Each line of the material below is to be written out exactly. Leave out any picture.

(RECORDED DATA):

_____

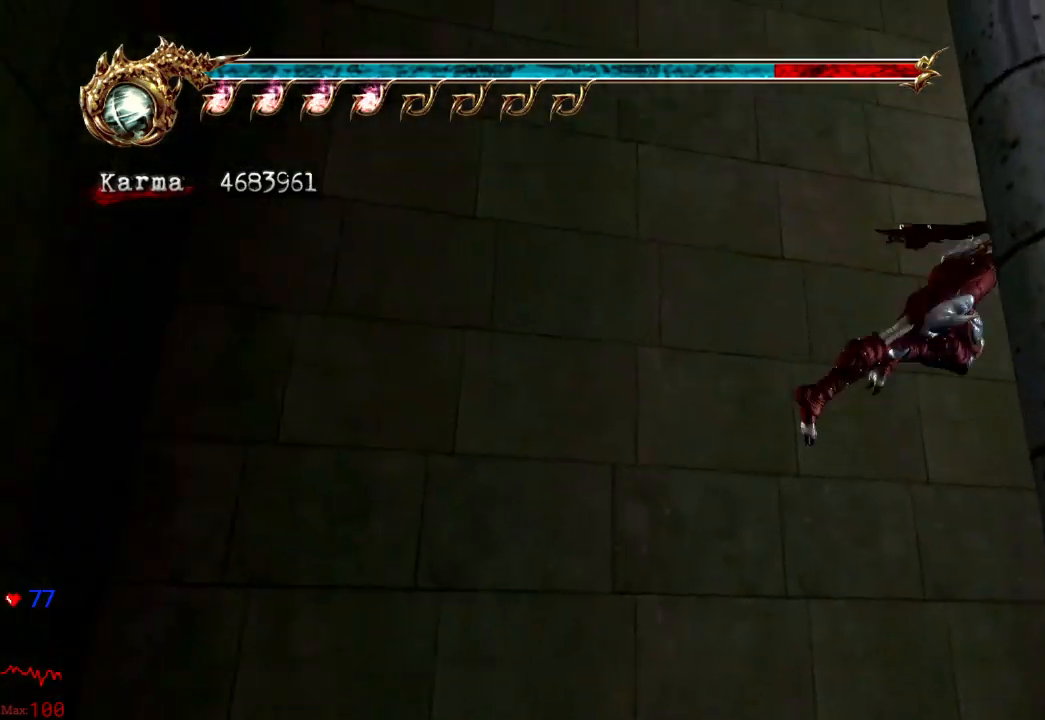
{"buttons": [], "left_stick": "center", "right_stick": "center", "events": [[83, "A", "down"], [233, "A", "up"], [417, "left_stick", "center"]]}
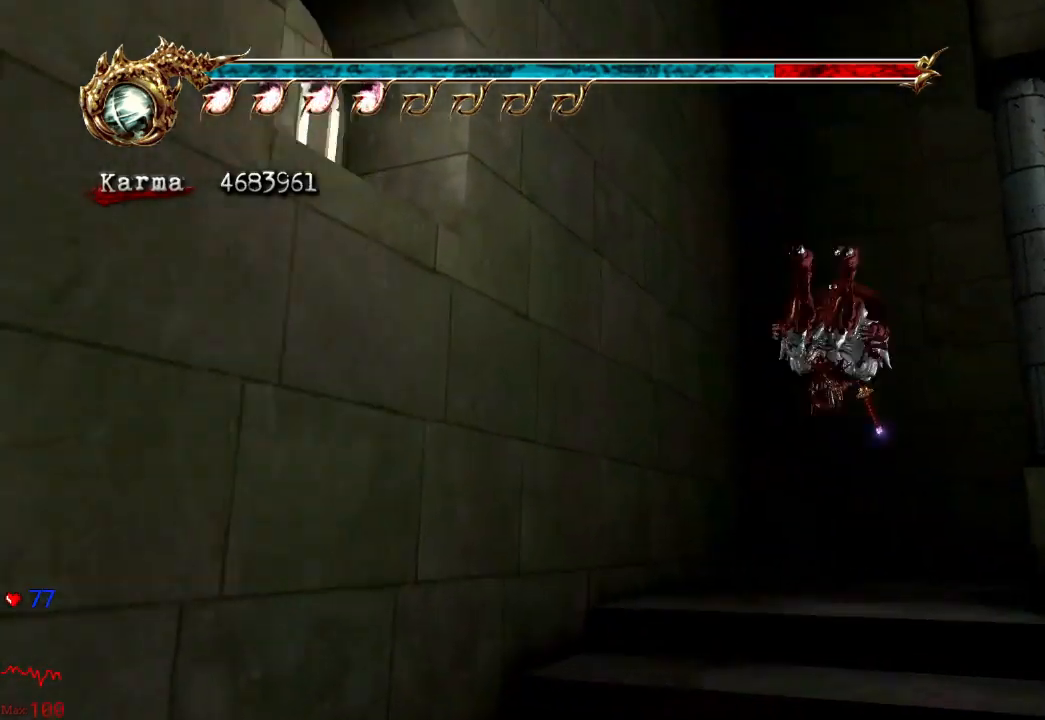
{"buttons": ["L1"], "left_stick": "center", "right_stick": "left", "events": [[183, "L1", "down"], [450, "right_stick", "left"]]}
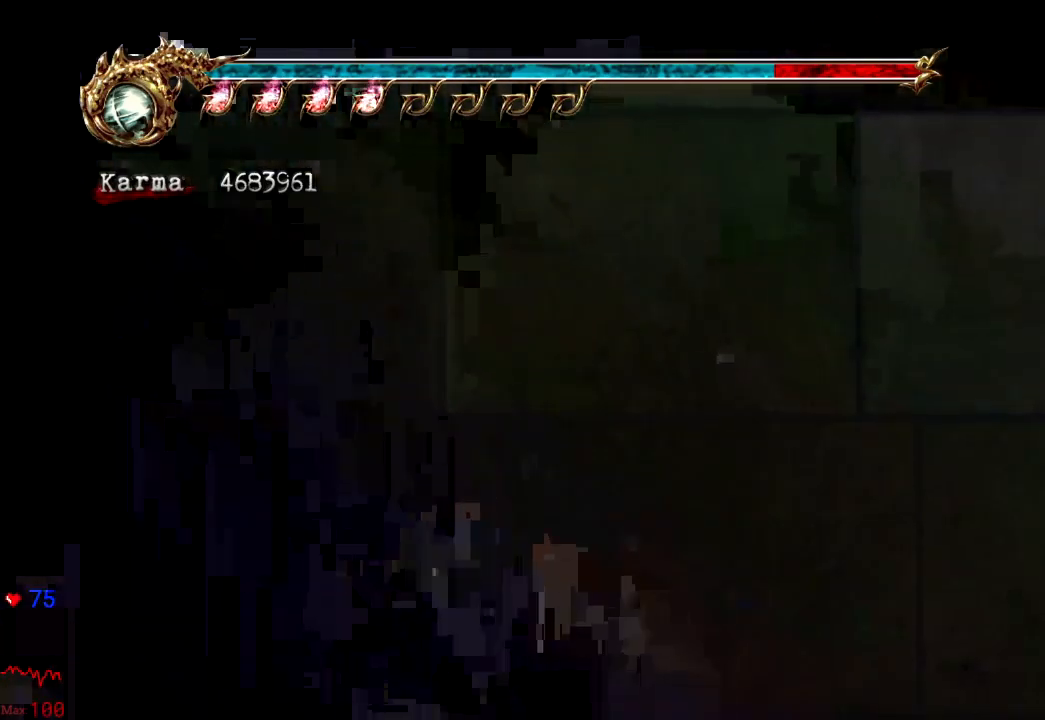
{"buttons": ["L1"], "left_stick": "center", "right_stick": "left", "events": []}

_____

(WRITTEN REPLY):
{"buttons": [], "left_stick": "center", "right_stick": "center", "events": [[83, "A", "down"], [233, "A", "up"], [417, "left_stick", "center"]]}
{"buttons": ["L1"], "left_stick": "center", "right_stick": "left", "events": [[183, "L1", "down"], [450, "right_stick", "left"]]}
{"buttons": ["L1"], "left_stick": "center", "right_stick": "left", "events": []}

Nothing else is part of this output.